To quote Douglas Steere further:

Is it blasphemous to suggest that over the shoulder of the human listener, there is never absent the silent presence of the Eternal Listener, the living God? For in penetrating to what is involved in listening, do we not disclose the thinness of the filament that separates person listening openly to one another, and that of God intently listening to each soul?

As we hold the pilgrim in the safe place of deep listening the pilgrim can find God with in. As Chris Brown says: “Deep within the sanctuary of our soul we know [Jesus’] voice. To draw close to him is to encounter the giving and receiving flow of God’s Spirit, where we are fully love, fully known, and invited to participate in his life.”(4)

Spiritual direction is, in the end, always about God, and the pilgrim’s relationship with God. It does not matter what issue the pilgrim brings to begin with, we can start with anything, but before the end of the session we consciously open to God, who is indeed listening intently to each soul. As Thomas Merton says spiritual direction “is, in reality, nothing more than a way of leading us to see and obey the real Director—the Holy Spirit hidden in the depths of our soul.”(5)

As a pilgrim myself I find that speaking to a spiritual companion enables me to open myself out, and at last find what God is whispering to my heart. Spiritual companioning is like panning for gold.(6) Together we sift through the dirt and mess of our everyday lives and find a sparkling moment of treasure. The guide sits side by side, as it were, peering with the pilgrim, into the gold pan, occasionally suggesting he stay longer with something he has said, or notice what is happening as he says it—and the gold emerges. The companion’s skill is not in giving the answers but in having a hunch where to look for the treasure. Novelist Leah Swann says that one of the deep tasks of love is listening for the unspoken. Spiritual companions tune their ears to what is spoken and unspoken, to what is hidden, and what needs expression.

Often we are afraid of what we might discover if we look too deeply into our souls. Or we resist allowing God to see. As Barry and Connolly, spiritual directors themselves, point out: “Resistance often crystallizes around some kind of secret: There is something I don’t want the Lord, or my director (companion)—or frequently enough myself—to know about. The resistance begins to occur when the ‘secret’ gets close to the surface of awareness.”(7) If we are going to live in freedom the secret must eventually be discovered and shared. 

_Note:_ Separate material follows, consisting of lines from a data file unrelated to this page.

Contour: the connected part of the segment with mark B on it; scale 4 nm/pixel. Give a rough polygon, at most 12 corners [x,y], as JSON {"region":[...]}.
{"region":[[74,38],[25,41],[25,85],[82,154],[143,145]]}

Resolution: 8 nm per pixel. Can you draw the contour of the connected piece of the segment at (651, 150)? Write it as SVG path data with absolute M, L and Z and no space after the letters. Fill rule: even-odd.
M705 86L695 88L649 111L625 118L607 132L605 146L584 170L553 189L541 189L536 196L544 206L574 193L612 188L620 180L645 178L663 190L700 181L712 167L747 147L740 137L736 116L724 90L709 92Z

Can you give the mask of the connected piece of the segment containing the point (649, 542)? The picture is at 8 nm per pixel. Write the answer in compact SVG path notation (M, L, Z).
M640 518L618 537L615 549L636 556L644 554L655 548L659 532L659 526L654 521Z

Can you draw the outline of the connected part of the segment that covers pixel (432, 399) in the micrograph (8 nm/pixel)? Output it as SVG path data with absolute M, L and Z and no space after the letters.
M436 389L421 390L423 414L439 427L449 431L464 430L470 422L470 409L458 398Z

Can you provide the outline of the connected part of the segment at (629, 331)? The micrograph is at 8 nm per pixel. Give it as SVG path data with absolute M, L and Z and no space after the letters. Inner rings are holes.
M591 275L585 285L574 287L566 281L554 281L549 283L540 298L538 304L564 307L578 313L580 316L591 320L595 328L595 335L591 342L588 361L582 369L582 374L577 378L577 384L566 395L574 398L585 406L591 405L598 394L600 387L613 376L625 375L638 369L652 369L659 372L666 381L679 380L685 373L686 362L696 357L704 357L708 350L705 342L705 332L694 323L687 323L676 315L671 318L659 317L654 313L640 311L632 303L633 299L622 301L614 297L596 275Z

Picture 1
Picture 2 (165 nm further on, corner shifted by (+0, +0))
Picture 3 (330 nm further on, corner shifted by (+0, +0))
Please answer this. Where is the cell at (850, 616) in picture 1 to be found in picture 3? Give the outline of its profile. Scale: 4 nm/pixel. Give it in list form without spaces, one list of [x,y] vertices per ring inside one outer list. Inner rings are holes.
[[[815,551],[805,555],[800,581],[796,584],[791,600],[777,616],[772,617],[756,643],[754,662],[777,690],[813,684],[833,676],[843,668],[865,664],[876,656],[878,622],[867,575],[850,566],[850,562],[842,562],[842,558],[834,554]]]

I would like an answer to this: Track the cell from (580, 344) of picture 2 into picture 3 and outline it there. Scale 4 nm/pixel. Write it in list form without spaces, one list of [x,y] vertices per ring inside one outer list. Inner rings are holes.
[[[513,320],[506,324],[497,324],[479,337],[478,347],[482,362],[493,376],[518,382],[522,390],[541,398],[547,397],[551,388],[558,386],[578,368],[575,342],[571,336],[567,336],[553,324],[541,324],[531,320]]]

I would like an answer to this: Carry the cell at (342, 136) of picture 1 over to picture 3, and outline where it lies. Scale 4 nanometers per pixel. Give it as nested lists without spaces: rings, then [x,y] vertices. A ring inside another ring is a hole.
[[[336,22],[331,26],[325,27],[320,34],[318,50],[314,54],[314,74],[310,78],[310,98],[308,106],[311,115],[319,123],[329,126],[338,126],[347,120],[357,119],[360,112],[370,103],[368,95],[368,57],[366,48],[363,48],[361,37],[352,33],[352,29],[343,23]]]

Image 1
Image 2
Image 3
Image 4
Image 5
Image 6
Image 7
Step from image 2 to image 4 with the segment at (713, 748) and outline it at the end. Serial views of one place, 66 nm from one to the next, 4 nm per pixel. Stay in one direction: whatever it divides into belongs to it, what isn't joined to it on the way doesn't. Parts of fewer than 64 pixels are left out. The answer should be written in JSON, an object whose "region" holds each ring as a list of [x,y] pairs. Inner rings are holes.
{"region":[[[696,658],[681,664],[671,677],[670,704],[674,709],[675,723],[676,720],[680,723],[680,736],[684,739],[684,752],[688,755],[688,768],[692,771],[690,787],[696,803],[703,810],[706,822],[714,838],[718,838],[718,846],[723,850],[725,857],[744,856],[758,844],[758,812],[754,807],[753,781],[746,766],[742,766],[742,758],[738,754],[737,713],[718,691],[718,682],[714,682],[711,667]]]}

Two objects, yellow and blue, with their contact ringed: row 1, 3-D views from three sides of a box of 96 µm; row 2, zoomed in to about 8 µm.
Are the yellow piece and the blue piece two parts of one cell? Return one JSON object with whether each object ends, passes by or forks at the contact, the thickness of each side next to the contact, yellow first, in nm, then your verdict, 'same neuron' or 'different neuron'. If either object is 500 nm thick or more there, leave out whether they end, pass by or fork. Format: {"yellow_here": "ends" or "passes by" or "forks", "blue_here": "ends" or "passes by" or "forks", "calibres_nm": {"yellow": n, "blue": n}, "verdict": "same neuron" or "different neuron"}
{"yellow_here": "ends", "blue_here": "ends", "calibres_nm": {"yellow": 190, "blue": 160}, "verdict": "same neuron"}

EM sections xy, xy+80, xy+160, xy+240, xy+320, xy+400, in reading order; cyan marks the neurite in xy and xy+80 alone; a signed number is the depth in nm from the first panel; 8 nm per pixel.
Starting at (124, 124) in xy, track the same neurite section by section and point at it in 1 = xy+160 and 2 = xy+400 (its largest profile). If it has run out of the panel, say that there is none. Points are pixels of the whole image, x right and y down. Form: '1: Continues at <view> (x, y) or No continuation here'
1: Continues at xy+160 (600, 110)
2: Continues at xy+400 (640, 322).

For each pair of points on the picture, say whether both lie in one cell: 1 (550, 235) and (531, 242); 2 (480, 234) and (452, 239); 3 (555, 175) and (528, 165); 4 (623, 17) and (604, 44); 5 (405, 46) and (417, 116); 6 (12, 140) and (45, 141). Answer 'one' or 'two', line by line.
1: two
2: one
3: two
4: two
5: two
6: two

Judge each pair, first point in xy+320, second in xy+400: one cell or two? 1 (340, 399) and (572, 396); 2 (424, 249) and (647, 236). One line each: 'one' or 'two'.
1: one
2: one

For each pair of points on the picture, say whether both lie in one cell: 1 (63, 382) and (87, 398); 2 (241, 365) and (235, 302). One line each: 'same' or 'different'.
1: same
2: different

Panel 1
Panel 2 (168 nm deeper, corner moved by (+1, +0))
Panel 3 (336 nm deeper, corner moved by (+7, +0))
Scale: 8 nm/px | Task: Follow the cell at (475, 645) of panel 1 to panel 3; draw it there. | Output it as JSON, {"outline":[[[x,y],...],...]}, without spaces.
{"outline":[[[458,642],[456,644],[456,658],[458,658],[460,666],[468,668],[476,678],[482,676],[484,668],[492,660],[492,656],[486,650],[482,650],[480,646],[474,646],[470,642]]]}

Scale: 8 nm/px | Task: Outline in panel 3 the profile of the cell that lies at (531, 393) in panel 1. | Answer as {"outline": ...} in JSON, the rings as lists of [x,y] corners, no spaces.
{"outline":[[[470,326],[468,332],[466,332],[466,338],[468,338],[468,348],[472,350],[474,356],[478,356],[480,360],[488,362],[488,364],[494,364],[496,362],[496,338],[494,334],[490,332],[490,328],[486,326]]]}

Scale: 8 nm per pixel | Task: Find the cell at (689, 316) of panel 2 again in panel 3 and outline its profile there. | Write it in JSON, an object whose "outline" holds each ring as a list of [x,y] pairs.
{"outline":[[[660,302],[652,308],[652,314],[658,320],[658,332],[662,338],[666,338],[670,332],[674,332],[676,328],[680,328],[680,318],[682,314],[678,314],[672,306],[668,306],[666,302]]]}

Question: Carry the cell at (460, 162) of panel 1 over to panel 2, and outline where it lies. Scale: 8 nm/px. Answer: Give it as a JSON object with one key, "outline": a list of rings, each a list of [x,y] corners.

The gift of spiritual direction is not only for the pilgrim. Often as I listen to another sharing their soul, I recognise that God is speaking to me too. The discovery the pilgrim is making is also gift to the one who hears. In this safe space of vulnerable sharing we each discover things we did not know before, or things we knew but had not recognised. As we listen vulnerably together we become more like the God who is trinity whose “inner workings are held together by a self-giving, reciprocating and listening nature” as Adam MacHugh says, “The triune nature of God puts listening right at the centre of the universe. God is love, and love requires listening.”(8)

 Irene Alexander 2022

__________________________________________

  1.  Douglas V. Steere, “To listen another’s soul into a condition of disclosure” in Gleanings, 2000, v13, 3.
  2. Thomas Merton, “The Inner Experience: Notes on Contemplation (I),” Cistercian Studies,1983, 18, pp. 3–5. 
  3. Irene Alexander. “A Prophetic Mirror from “the Other,” in Companioning at the Edges, Melbourne: Wellspring, 2021, p62.
  4. Christopher Brown. Reflected Love: Companioning in the Way of Jesus. Eugene, OR: Wipf and Stock, 2012, pxiii.
  5. Thomas Merton. Spiritual Direction, http://www.ldysinger.com/@texts2/1962_merton/02_sp_dir.htm
  6. Janet Ruffing. Spiritual Direction: Beyond the Beginnings. New York: Paulist Press, 2000.
  7. William Barry and William Connolly. The Practice of Spiritual Direction. New York: HarperSanFrancisco, 98–99.
  8. Adam McHugh, The Listening Life: Embracing Attentiveness in a World of Distraction. Downers Grove, IL: IVP, 2015, p36.